Pair Corralation between Capital One and Bank Ozk
Assuming the 90 days trading horizon Capital One Financial is expected to under-perform the Bank Ozk. But the preferred stock apears to be less risky and, when comparing its historical volatility, Capital One Financial is 1.19 times less risky than Bank Ozk. The preferred stock trades about -0.06 of its potential returns per unit of risk. The Bank Ozk Preferred is currently generating about 0.0 of returns per unit of risk over similar time horizon. If you would invest 1,728 in Bank Ozk Preferred on September 13, 2024 and sell it today you would lose (10.00) from holding Bank Ozk Preferred or give up 0.58% of portfolio value over 90 days.

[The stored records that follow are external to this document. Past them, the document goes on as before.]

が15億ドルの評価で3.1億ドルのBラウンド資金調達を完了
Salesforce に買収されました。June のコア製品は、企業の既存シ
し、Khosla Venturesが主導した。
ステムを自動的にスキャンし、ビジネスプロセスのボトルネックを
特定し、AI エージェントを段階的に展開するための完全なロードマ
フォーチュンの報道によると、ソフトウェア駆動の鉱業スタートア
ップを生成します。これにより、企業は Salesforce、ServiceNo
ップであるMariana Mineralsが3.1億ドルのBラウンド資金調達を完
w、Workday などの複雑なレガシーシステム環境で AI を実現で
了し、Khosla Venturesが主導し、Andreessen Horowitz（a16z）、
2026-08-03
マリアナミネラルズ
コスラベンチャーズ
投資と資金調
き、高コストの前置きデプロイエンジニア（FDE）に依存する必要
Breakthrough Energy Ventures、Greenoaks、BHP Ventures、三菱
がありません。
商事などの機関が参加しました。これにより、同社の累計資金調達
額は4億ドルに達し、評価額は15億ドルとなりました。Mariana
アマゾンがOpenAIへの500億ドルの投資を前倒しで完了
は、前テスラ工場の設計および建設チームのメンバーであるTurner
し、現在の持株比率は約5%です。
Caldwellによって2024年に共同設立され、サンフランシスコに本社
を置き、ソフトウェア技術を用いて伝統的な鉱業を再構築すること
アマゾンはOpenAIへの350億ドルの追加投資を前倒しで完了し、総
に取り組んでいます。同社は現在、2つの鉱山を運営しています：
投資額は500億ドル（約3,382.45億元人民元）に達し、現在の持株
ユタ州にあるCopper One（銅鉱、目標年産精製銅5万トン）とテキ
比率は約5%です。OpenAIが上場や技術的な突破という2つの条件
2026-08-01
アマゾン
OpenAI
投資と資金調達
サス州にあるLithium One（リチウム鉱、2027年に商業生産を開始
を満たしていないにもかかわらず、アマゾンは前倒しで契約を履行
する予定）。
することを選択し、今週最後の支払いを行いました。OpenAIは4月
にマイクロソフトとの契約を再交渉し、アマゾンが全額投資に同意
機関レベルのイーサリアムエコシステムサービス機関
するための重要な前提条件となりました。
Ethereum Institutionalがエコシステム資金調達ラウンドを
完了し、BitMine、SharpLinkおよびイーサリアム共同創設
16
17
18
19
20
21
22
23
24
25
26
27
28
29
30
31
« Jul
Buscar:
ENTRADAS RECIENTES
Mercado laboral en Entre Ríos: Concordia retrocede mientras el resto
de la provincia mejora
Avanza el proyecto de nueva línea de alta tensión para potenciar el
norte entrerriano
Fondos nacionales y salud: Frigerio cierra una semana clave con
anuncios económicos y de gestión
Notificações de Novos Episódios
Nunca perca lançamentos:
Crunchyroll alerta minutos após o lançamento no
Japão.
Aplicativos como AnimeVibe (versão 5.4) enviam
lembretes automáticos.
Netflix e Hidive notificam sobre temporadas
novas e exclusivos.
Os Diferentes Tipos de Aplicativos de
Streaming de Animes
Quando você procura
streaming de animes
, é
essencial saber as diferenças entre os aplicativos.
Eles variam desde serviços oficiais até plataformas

Time Period | 3 Months [change] |
Direction | Moves Together |
Strength | Weak |
Accuracy | 100.0% |
Values | Daily Returns |
Capital One Financial vs. Bank Ozk Preferred
Performance |
Timeline |
Capital One Financial |
Bank Ozk Preferred |
Capital One and Bank Ozk Volatility Contrast
Predicted Return Density |
Returns |
Pair Trading with Capital One and Bank Ozk
The main advantage of trading using opposite Capital One and Bank Ozk positions is that it hedges away some unsystematic risk. Because of two separate transactions, even if Capital One position performs unexpectedly, Bank Ozk can make up some of the losses. Pair trading also minimizes risk from directional movements in the market. For example, if an entire industry or sector drops because of unexpected headlines, the short position in Bank Ozk will offset losses from the drop in Bank Ozk's long position.Capital One vs. Capital One Financial | Capital One vs. Bank of America | Capital One vs. Wells Fargo | Capital One vs. Bank of America |
Bank Ozk vs. Regions Financial | Bank Ozk vs. Huntington Bancshares Incorporated | Bank Ozk vs. Texas Capital Bancshares | Bank Ozk vs. Washington Federal |
Check out your portfolio center.Note that this page's information should be used as a complementary analysis to find the right mix of equity instruments to add to your existing portfolios or create a brand new portfolio. You can also try the Aroon Oscillator module to analyze current equity momentum using Aroon Oscillator and other momentum ratios.